To which I asked "Are you saying that when civil rights legislation was passed on the 60s it had the effect of hitting the 'reset' button and made everything equal?" plus I added the lyric from Bruce Hornsby and the Range's Song "the Way It Is": "they passed a law in '64 to give those who ain't got a little more, but it only goes so far".
Then, he replied: "Nope, pretty sure I didn't say that. But I am saying that 1/2 a century later, those issues of legalized segregation and legalized racial inequality should not be used to cast an eternal burden of guilt or victimhood on each and every successive generation."
When I showed him a link to this video, he replied with "Utter nonsense, filled with hearsay and assumptions." then with "Of course if "fighting racism" is his "work" he will tend to project and suspect it everywhere he looks. Much as police may project and suspect criminality everywhere they look. That much is an all too human condition/failing." followed by a link to an article about cops who formed a human net to catch a mother and her daughters jumping from a burning house; his point being that this is the true nature of law enforcement in the US.
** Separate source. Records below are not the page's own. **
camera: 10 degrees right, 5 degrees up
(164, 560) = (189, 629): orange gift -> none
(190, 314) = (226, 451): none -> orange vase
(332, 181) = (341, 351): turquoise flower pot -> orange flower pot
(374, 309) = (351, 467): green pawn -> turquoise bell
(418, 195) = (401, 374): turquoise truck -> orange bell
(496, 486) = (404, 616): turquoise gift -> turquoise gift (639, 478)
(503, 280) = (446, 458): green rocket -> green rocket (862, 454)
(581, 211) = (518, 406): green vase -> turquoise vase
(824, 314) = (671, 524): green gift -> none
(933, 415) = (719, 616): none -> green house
That exchange isn't all from him. Every time anyone has posted anything in support of Michael Brown, or Eric Garner, he has always been the contrarian (which, having a different opinion isn't necessarily wrong in and of itself, but to me it shows how he seems to have chosen to limit his own perspective). Are any of you familiar with the story of Shawn Torres and Benjamin Perry? The story that was chronicled not just in what I linked but also in Huffpo and told by them in person on Melissa Harris Perry's show? Well, my interlocuter asserted that those two were straight up lying about the whole thing (this was a few weeks back). He asserted that they lied in order to advance their careers, their notoriety, and to advance a particular agenda.
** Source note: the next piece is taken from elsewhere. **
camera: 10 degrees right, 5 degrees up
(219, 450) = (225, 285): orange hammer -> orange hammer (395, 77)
The Eric Garner and Michael Brown incidents have been blown up, in his mind, because of "irresponsible, sensationalistic media in the US" that he told me "is destroying your country". Michael Brown really should have just obeyed Darren Wilson. Eric Garner really wasn't choked to death. The protests about the Brown and Garner incidents need to stop and those engaged in them need to just get on with thier lives, he says. And, wait for it . . . he has gone along with the talking point that New York City Mayor Bill de Blasio "threw the NYPD under the bus" thus they were justified in turning their backs on him when he was speaking at the funerals of the two recently slain police officers. He also has accused several cop watchdog organizations of being "hate groups" (maybe a few of them truly are, but he seems to have conflated them all).
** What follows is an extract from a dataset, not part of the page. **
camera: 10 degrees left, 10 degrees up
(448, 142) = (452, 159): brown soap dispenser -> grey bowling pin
People will believe what they want to. Each of us compartmentalizes our lives, our thinking, etc. Each of us is susceptible to cognitive biases that form our outlooks, although not all of us let those biases color our thinking equally. I've made plenty of wrong assumptions and have even had irrational thoughts before. Still, my exchanges with this fellow makes me wonder what can make one guy be a valiant champion in the struggle for a more fair and just society in one realm but also expend a lot of energy telling people that institutional racism and white privilege are things of the past and that any evidence to the contrary is not really evidence but is the result of biased studies that conclude what those who conduct the studies want to conclude? That racism in 2014 is nothing more than a few isolated instances of personal pettiness and ugliness? We may never know the answer to that, but this has been one of the most perplexing things I've seen.